Prominently known as a self-taught artist, Léon Spilliaert was one of Belgium‘s most important artists of the 20th century. Strongly influenced by symbolism, his work emphasises on subjective reality and evocative moods, echoing the expressionist work of Edvard Munch and his contemporary James Ensor. Spilliaert bridged the transition between these styles in his scenes of solitary, introspective figures in isolated, mysterious settings resulting in a diverse and enigmatic œuvre.

Flacons et boîtes is exemplary in its combination of life-like and manipulated elements, which have been enhanced and enlarged so as to become almost surreal in their presence. Spilliaert skilfully depicted the reflections of the light on the glass, however he has flattened the forms of the bottles and set them in an undefined, angular setting, enhancing the qualities of this work and the relationship of the elements within their abstracted background.

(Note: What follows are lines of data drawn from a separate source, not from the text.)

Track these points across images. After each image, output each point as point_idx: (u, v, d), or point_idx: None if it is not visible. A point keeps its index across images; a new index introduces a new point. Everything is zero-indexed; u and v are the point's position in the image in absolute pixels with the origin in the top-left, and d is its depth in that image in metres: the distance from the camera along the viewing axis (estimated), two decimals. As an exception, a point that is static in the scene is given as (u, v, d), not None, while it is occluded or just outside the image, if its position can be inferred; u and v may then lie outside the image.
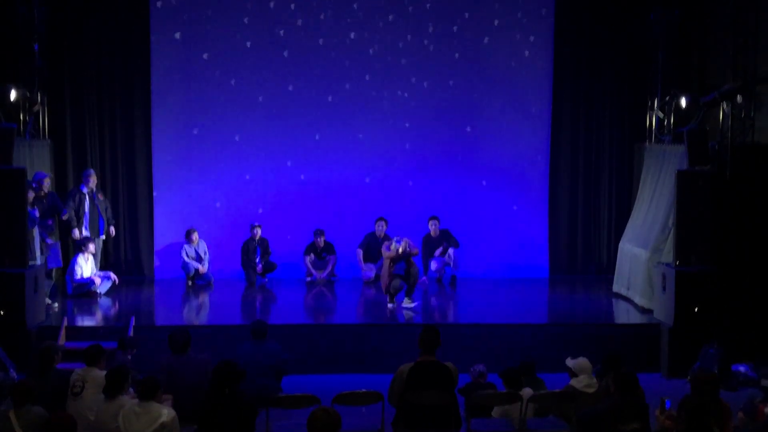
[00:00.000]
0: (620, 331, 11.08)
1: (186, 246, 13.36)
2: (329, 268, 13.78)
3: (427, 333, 6.96)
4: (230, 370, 6.70)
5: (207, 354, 8.44)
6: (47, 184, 11.97)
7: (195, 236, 13.36)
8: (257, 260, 13.38)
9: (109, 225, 12.92)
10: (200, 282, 13.40)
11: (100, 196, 12.85)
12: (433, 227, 13.48)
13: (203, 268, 13.35)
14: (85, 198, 12.62)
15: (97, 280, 12.31)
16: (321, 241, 13.68)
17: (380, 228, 13.59)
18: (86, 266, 12.33)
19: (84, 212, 12.59)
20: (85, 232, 12.56)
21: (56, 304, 11.72)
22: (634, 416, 6.69)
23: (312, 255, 13.78)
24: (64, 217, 12.40)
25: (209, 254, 13.55)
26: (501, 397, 7.85)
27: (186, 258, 13.33)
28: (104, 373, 7.48)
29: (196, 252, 13.40)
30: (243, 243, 13.46)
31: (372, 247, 13.66)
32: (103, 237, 12.95)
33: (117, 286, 12.77)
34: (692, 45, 13.29)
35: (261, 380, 8.63)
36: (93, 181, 12.71)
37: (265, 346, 8.90)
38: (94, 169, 13.30)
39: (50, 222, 11.99)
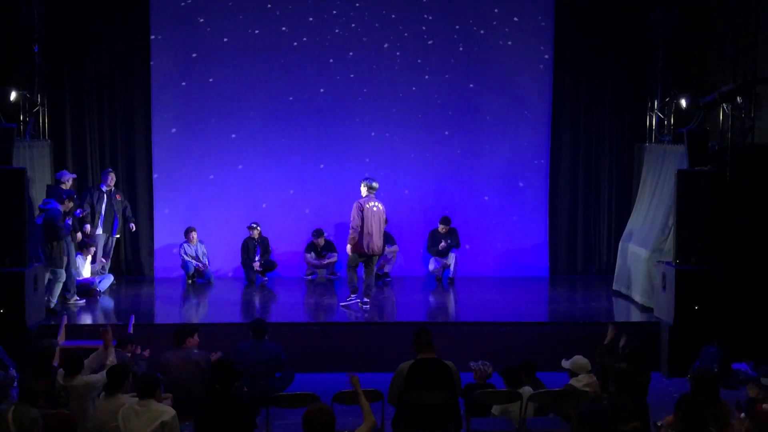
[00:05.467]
0: (620, 329, 11.04)
1: (185, 245, 13.38)
2: (329, 261, 13.72)
3: (419, 335, 6.98)
4: (227, 369, 6.68)
5: (206, 352, 8.49)
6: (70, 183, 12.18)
7: (194, 236, 13.37)
8: (257, 259, 13.38)
9: (128, 222, 13.07)
10: (200, 281, 13.42)
11: (118, 197, 12.91)
12: (441, 227, 13.47)
13: (203, 267, 13.36)
14: (103, 196, 12.72)
15: (96, 279, 12.36)
16: (320, 241, 13.68)
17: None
18: (85, 267, 12.35)
19: (100, 210, 12.66)
20: (99, 230, 12.66)
21: (57, 301, 11.77)
22: (633, 415, 6.68)
23: (312, 253, 13.77)
24: (81, 215, 12.47)
25: (208, 254, 13.58)
26: (501, 395, 7.85)
27: (185, 257, 13.34)
28: (90, 378, 7.45)
29: (195, 251, 13.42)
30: (243, 241, 13.47)
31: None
32: (117, 236, 13.04)
33: (117, 286, 12.84)
34: (692, 45, 13.28)
35: (261, 379, 8.63)
36: (111, 179, 12.82)
37: (265, 345, 8.90)
38: (93, 169, 13.34)
39: (68, 221, 11.99)
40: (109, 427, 6.73)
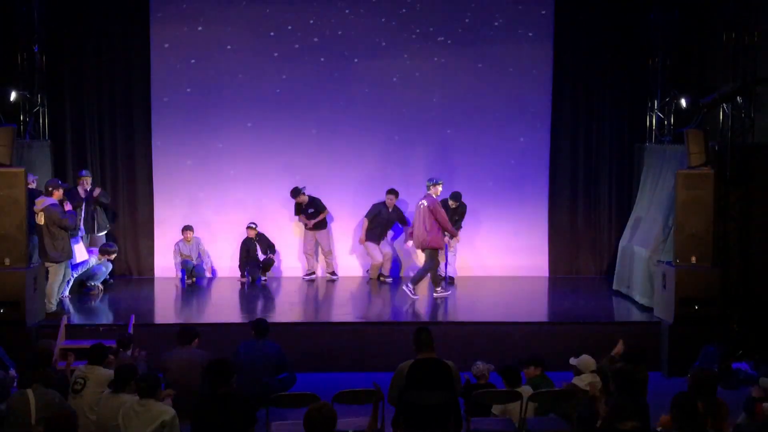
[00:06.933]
0: (620, 329, 11.02)
1: (180, 243, 13.38)
2: (318, 218, 13.61)
3: (420, 335, 6.97)
4: (222, 367, 6.67)
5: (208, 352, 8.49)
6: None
7: (189, 235, 13.36)
8: (258, 256, 13.38)
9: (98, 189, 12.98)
10: (200, 281, 13.41)
11: (95, 193, 12.83)
12: (451, 202, 13.31)
13: (196, 263, 13.39)
14: (81, 199, 12.66)
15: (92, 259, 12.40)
16: (302, 199, 13.52)
17: (390, 201, 13.57)
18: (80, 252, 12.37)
19: (80, 214, 12.63)
20: (81, 231, 12.64)
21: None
22: (633, 415, 6.67)
23: (302, 214, 13.68)
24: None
25: (208, 252, 13.64)
26: (501, 395, 7.84)
27: (180, 255, 13.33)
28: (107, 371, 7.51)
29: (190, 251, 13.41)
30: (242, 242, 13.48)
31: (382, 218, 13.59)
32: (101, 233, 13.00)
33: (117, 286, 12.90)
34: (692, 45, 13.29)
35: (262, 378, 8.63)
36: (86, 182, 12.74)
37: (266, 345, 8.91)
38: (93, 169, 13.34)
39: (68, 208, 11.95)
40: (110, 425, 6.75)
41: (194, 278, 13.43)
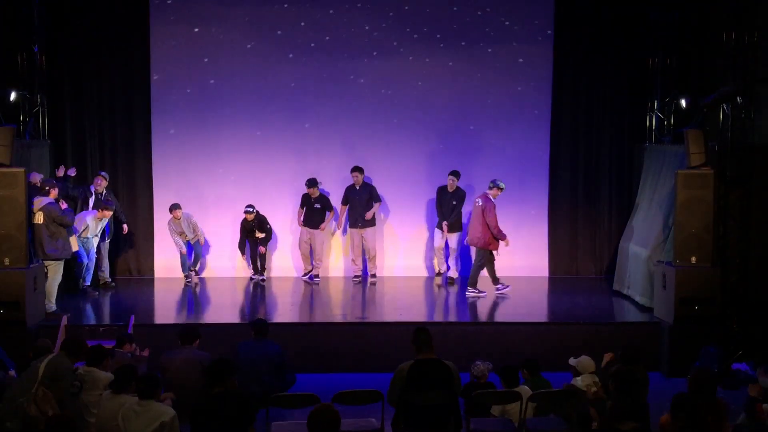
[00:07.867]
0: (620, 329, 11.08)
1: (170, 222, 13.33)
2: (324, 222, 13.55)
3: (419, 335, 6.97)
4: (221, 367, 6.66)
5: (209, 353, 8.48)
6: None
7: (178, 213, 13.23)
8: (257, 235, 13.40)
9: (121, 224, 13.19)
10: (200, 285, 13.41)
11: (109, 200, 12.86)
12: (450, 180, 13.32)
13: (191, 239, 13.37)
14: (92, 196, 12.69)
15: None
16: (314, 192, 13.44)
17: (356, 179, 13.48)
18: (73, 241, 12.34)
19: (86, 208, 12.63)
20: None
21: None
22: (632, 415, 6.68)
23: (305, 208, 13.61)
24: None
25: (197, 225, 13.52)
26: (500, 395, 7.84)
27: (174, 237, 13.30)
28: (105, 373, 7.51)
29: (182, 227, 13.32)
30: (241, 223, 13.47)
31: (352, 200, 13.49)
32: (108, 240, 12.99)
33: (117, 285, 12.95)
34: (692, 45, 13.30)
35: (262, 378, 8.63)
36: (99, 183, 12.77)
37: (266, 345, 8.91)
38: (93, 169, 13.35)
39: (65, 206, 11.96)
40: (110, 426, 6.75)
41: (194, 269, 13.46)
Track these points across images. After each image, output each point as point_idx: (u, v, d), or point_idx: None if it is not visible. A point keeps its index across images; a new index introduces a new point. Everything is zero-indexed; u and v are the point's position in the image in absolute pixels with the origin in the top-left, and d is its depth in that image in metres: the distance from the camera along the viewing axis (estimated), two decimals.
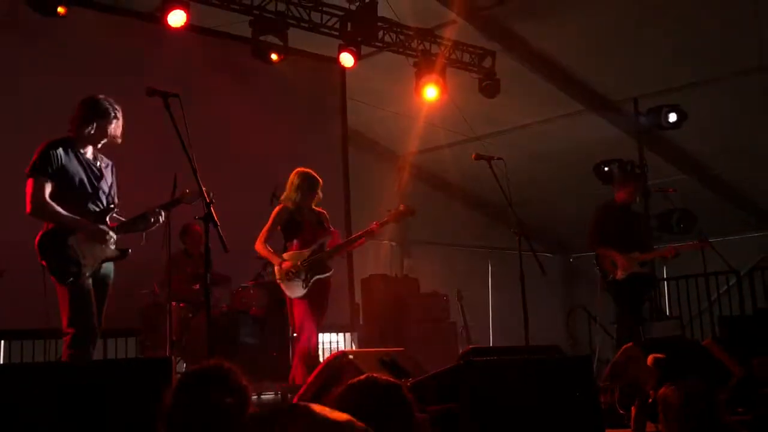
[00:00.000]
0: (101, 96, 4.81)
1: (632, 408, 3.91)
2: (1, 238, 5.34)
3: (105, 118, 4.74)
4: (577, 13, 8.81)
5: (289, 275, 5.98)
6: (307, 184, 6.16)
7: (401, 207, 6.46)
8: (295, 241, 6.16)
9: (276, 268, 6.10)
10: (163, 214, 4.91)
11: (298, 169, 6.27)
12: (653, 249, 7.60)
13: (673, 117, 9.29)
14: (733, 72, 9.17)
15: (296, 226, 6.15)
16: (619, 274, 7.19)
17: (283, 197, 6.25)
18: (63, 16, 7.04)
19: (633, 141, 10.02)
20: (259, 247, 6.14)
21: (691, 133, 9.92)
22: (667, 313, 10.34)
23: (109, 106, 4.76)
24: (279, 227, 6.18)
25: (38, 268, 4.63)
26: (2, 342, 7.51)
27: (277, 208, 6.22)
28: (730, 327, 8.39)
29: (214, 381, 2.17)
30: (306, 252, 6.07)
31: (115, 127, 4.80)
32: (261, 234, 6.13)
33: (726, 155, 10.82)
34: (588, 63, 9.78)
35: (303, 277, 5.99)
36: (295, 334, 6.22)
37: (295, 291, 6.01)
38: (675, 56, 9.17)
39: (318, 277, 6.04)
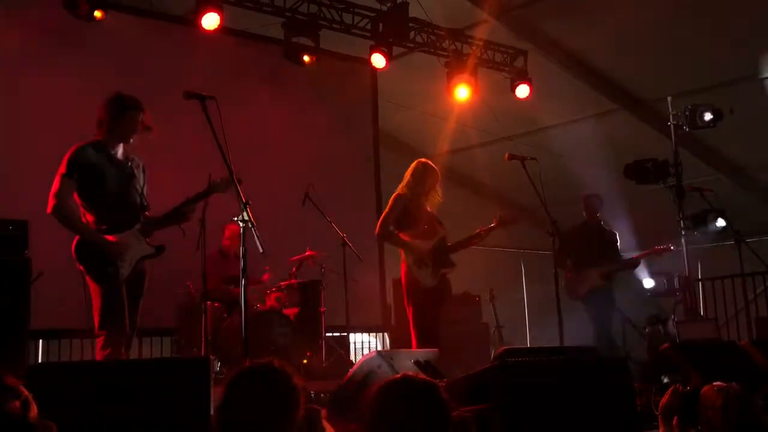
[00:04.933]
0: (120, 92, 4.83)
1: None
2: (39, 239, 5.42)
3: (130, 110, 4.75)
4: (610, 11, 8.74)
5: (422, 262, 5.83)
6: (427, 174, 6.00)
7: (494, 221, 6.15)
8: (411, 231, 5.94)
9: (409, 253, 5.86)
10: (194, 207, 4.94)
11: (421, 159, 6.14)
12: (615, 261, 7.77)
13: (708, 116, 9.16)
14: None
15: (412, 216, 5.95)
16: (580, 292, 7.44)
17: (401, 185, 6.06)
18: (100, 21, 7.16)
19: (667, 140, 9.90)
20: (383, 233, 5.96)
21: (727, 133, 9.78)
22: (702, 314, 10.20)
23: (130, 98, 4.78)
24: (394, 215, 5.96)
25: (76, 269, 4.71)
26: (40, 341, 7.60)
27: (394, 196, 6.04)
28: (767, 328, 8.29)
29: (266, 380, 2.21)
30: (429, 243, 5.92)
31: (142, 119, 4.79)
32: (380, 221, 5.98)
33: (762, 154, 10.66)
34: (621, 61, 9.70)
35: (432, 266, 5.87)
36: None
37: (427, 280, 5.86)
38: (710, 54, 9.06)
39: (445, 270, 5.95)
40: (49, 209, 4.63)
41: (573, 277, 7.50)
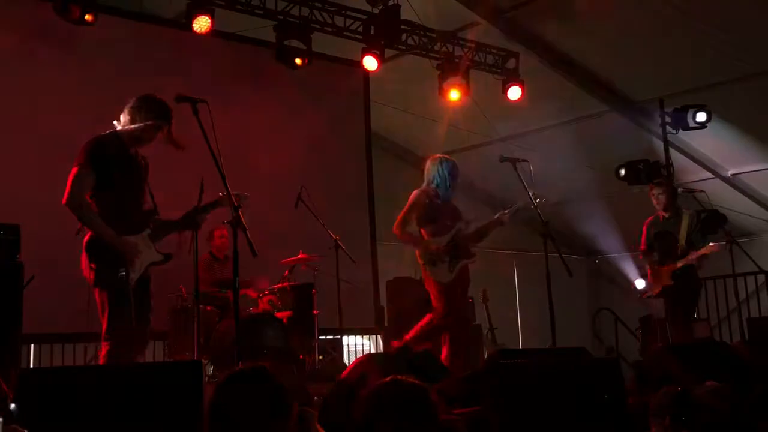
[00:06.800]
0: (158, 95, 4.63)
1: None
2: (32, 243, 5.42)
3: (159, 120, 4.57)
4: (602, 13, 8.77)
5: (434, 260, 5.92)
6: (443, 167, 6.08)
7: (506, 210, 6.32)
8: (431, 227, 6.03)
9: (420, 252, 5.97)
10: (205, 216, 4.80)
11: (437, 155, 6.21)
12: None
13: (699, 117, 9.20)
14: (759, 72, 9.06)
15: (436, 212, 6.03)
16: (653, 290, 7.22)
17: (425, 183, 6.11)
18: (91, 24, 7.14)
19: (659, 142, 9.94)
20: (399, 231, 6.00)
21: (718, 133, 9.82)
22: (695, 315, 10.24)
23: (164, 107, 4.59)
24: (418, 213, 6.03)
25: (68, 273, 4.63)
26: (32, 346, 7.58)
27: (415, 192, 6.08)
28: (758, 328, 8.33)
29: (256, 384, 2.22)
30: (445, 238, 5.99)
31: (171, 129, 4.61)
32: (399, 219, 6.01)
33: (753, 155, 10.70)
34: (612, 63, 9.73)
35: (448, 261, 5.95)
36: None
37: (442, 276, 5.96)
38: (700, 56, 9.09)
39: (464, 261, 6.02)
40: (64, 200, 4.36)
41: (652, 273, 7.30)
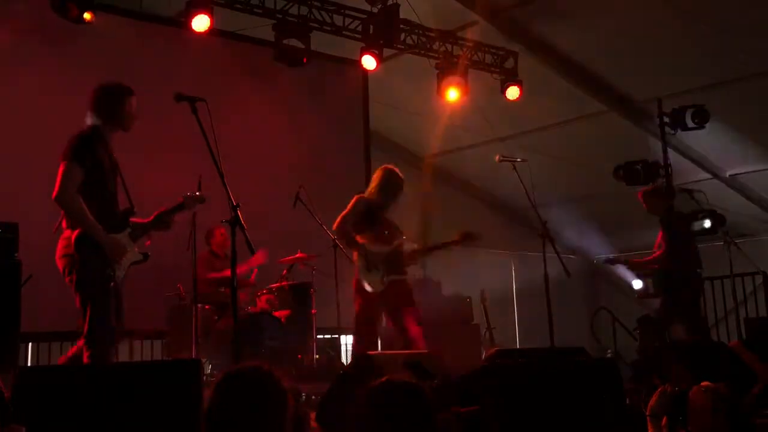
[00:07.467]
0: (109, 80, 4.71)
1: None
2: (29, 242, 5.42)
3: (129, 96, 4.66)
4: (600, 13, 8.77)
5: (369, 266, 5.89)
6: (392, 184, 6.07)
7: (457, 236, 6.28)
8: (365, 234, 6.02)
9: (361, 256, 5.94)
10: (172, 217, 4.83)
11: (387, 166, 6.21)
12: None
13: (696, 117, 9.19)
14: (757, 72, 9.07)
15: (373, 220, 6.02)
16: None
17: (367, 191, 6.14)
18: (89, 22, 7.13)
19: (657, 142, 9.93)
20: (340, 231, 6.02)
21: (716, 134, 9.82)
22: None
23: (125, 85, 4.69)
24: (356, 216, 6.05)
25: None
26: (30, 344, 7.57)
27: (356, 197, 6.09)
28: (756, 329, 8.33)
29: (253, 383, 2.23)
30: (385, 248, 5.97)
31: (135, 104, 4.70)
32: (339, 219, 6.01)
33: (752, 155, 10.72)
34: (611, 63, 9.73)
35: (383, 271, 5.92)
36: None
37: (374, 284, 5.90)
38: (699, 56, 9.09)
39: (395, 277, 5.97)
40: (54, 195, 4.35)
41: None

Flacons et boîtes was created at a time when the artist worked intensely on a celebrated series of self-portraits. This involvement resulted in a somewhat intrinsic quality of the present work which appears torn between an introspective representation and the quest for a purified visual language to capture reality. In a letter of 1904 Spilliaert described his struggle: ‘Never ever paint from imagination. Symbolism, mysticism, etc, etc, all of that is a breakdown, an illness.  I want to tear up everything I've done up until now ... Ah if only I could be rid of my anxious, feverish character, if life did not have me in its grip, I would go somewhere in the countryside to copy quite simply what my eyes saw without interpreting or embellishing.  That is true painting’ (quoted in Bruxelles, Musée des Beaux-Arts, Léon Spilliaert, un esprit libre, 2006, p. 12). Spilliaert’s concerns with a hyper-realistic way of depicting the world around him resulted in a timeless evocation of the beauty of everyday objects and the purity of their forms through a subtle and velvet-like modulation of colour and medium.